Start of PASSAGE FOR REVIEW
InfoVizion Expression Editor in QlikView Deployment Framework environment

We’ve switched to QlikView Deployment Framework recently so adjusting our current toolset to new environment was a great opportunity to rethink some approaches and implement some properties in alternative way. In this post I’d like to present some background design considerations and current state of one of these tools - Expression Editor.

Expression Editor is a module in InfoVizion Tools - free open-source package for Sublime Text editor. Overview of Sublime Text itself you may find here

Basically at the moment InfoVizion Tools consist of

Other parts of InfoVizion Tools may be subject of another post. Lets look at Expression Editor.

We started to use external storage for variables of our QlikView applications almost from start of our involvement with QlikView. I sincerely believe that any form of external maintenance is superior to direct editing of chart diagram expressions. So we started with external Excel files with variable expressions. It has feelings of right thing to do in the long run but sort of a impediment in the direct design process. And obviously while Excel files excel in some other aspects - as a target format for version control systems they are not very helpful.
End of PASSAGE FOR REVIEW
Start of EXTRACTED MATERIAL
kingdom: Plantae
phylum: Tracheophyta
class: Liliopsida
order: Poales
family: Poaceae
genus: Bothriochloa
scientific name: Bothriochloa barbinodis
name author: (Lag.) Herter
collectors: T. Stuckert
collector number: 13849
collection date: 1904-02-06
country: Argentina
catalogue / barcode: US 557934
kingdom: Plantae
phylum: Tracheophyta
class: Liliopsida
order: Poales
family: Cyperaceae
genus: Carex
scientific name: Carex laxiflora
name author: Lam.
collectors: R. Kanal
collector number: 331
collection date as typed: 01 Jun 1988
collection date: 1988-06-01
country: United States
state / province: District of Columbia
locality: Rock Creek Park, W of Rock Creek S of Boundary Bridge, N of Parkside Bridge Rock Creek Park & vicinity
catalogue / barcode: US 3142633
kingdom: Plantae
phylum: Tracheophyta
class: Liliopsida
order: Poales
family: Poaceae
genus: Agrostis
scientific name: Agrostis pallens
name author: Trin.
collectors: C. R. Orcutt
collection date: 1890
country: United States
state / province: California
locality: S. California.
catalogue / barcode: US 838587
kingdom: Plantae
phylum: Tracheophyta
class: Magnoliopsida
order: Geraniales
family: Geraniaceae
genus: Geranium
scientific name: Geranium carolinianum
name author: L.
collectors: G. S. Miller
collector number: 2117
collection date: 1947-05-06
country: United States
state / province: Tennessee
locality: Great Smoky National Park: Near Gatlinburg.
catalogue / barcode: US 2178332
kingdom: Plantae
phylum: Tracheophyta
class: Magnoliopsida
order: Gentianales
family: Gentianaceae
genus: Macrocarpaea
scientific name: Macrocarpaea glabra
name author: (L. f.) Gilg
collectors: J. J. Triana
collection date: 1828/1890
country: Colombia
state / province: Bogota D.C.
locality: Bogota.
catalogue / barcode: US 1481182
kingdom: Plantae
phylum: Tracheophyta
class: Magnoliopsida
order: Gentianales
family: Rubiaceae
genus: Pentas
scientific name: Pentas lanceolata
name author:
End of EXTRACTED MATERIAL
Copy out the entire post on the InfoVizion Expression Editor, word for word. Rely only on the post; leave the rows aside.

InfoVizion Expression Editor in QlikView Deployment Framework environment

We’ve switched to QlikView Deployment Framework recently so adjusting our current toolset to new environment was a great opportunity to rethink some approaches and implement some properties in alternative way. In this post I’d like to present some background design considerations and current state of one of these tools - Expression Editor.

Expression Editor is a module in InfoVizion Tools - free open-source package for Sublime Text editor. Overview of Sublime Text itself you may find here

Basically at the moment InfoVizion Tools consist of

Other parts of InfoVizion Tools may be subject of another post. Lets look at Expression Editor.

We started to use external storage for variables of our QlikView applications almost from start of our involvement with QlikView. I sincerely believe that any form of external maintenance is superior to direct editing of chart diagram expressions. So we started with external Excel files with variable expressions. It has feelings of right thing to do in the long run but sort of a impediment in the direct design process. And obviously while Excel files excel in some other aspects - as a target format for version control systems they are not very helpful.